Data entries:

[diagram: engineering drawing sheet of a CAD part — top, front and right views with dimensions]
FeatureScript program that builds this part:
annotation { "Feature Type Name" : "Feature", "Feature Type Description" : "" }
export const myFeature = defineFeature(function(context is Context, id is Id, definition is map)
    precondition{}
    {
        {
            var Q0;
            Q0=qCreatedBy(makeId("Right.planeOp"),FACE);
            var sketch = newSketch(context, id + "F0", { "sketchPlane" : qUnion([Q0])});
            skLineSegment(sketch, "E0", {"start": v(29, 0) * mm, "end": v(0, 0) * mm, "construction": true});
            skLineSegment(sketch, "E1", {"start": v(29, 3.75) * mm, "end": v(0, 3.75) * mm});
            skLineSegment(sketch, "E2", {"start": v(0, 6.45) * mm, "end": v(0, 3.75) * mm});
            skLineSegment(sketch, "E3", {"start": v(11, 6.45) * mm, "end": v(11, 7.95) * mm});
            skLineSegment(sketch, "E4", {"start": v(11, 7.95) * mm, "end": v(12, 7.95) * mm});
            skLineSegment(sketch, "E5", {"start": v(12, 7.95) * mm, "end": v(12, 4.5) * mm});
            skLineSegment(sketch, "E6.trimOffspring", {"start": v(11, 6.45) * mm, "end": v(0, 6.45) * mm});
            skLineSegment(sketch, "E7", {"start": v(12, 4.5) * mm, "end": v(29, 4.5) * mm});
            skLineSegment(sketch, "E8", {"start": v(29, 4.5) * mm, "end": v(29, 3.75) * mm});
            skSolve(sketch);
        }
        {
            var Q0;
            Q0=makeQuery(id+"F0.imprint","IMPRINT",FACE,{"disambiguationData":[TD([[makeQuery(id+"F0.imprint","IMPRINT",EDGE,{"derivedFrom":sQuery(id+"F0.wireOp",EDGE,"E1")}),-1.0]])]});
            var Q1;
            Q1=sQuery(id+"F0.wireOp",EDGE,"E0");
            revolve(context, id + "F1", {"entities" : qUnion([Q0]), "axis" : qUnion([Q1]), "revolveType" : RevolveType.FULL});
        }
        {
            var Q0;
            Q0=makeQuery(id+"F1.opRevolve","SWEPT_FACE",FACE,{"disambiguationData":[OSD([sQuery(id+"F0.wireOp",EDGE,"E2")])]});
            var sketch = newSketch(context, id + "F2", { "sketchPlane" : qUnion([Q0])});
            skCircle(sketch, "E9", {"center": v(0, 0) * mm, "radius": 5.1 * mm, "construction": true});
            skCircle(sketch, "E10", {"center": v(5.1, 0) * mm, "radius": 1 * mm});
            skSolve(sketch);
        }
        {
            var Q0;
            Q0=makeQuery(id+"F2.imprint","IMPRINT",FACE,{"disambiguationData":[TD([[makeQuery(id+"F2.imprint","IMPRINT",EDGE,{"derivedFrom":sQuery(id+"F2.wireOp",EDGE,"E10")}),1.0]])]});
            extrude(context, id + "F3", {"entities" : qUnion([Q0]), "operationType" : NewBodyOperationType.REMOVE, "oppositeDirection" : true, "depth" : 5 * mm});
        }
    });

> **Short problem**
Please give only the number of lines in the material above that contain the string "part". Case counts.

> **Answer**
2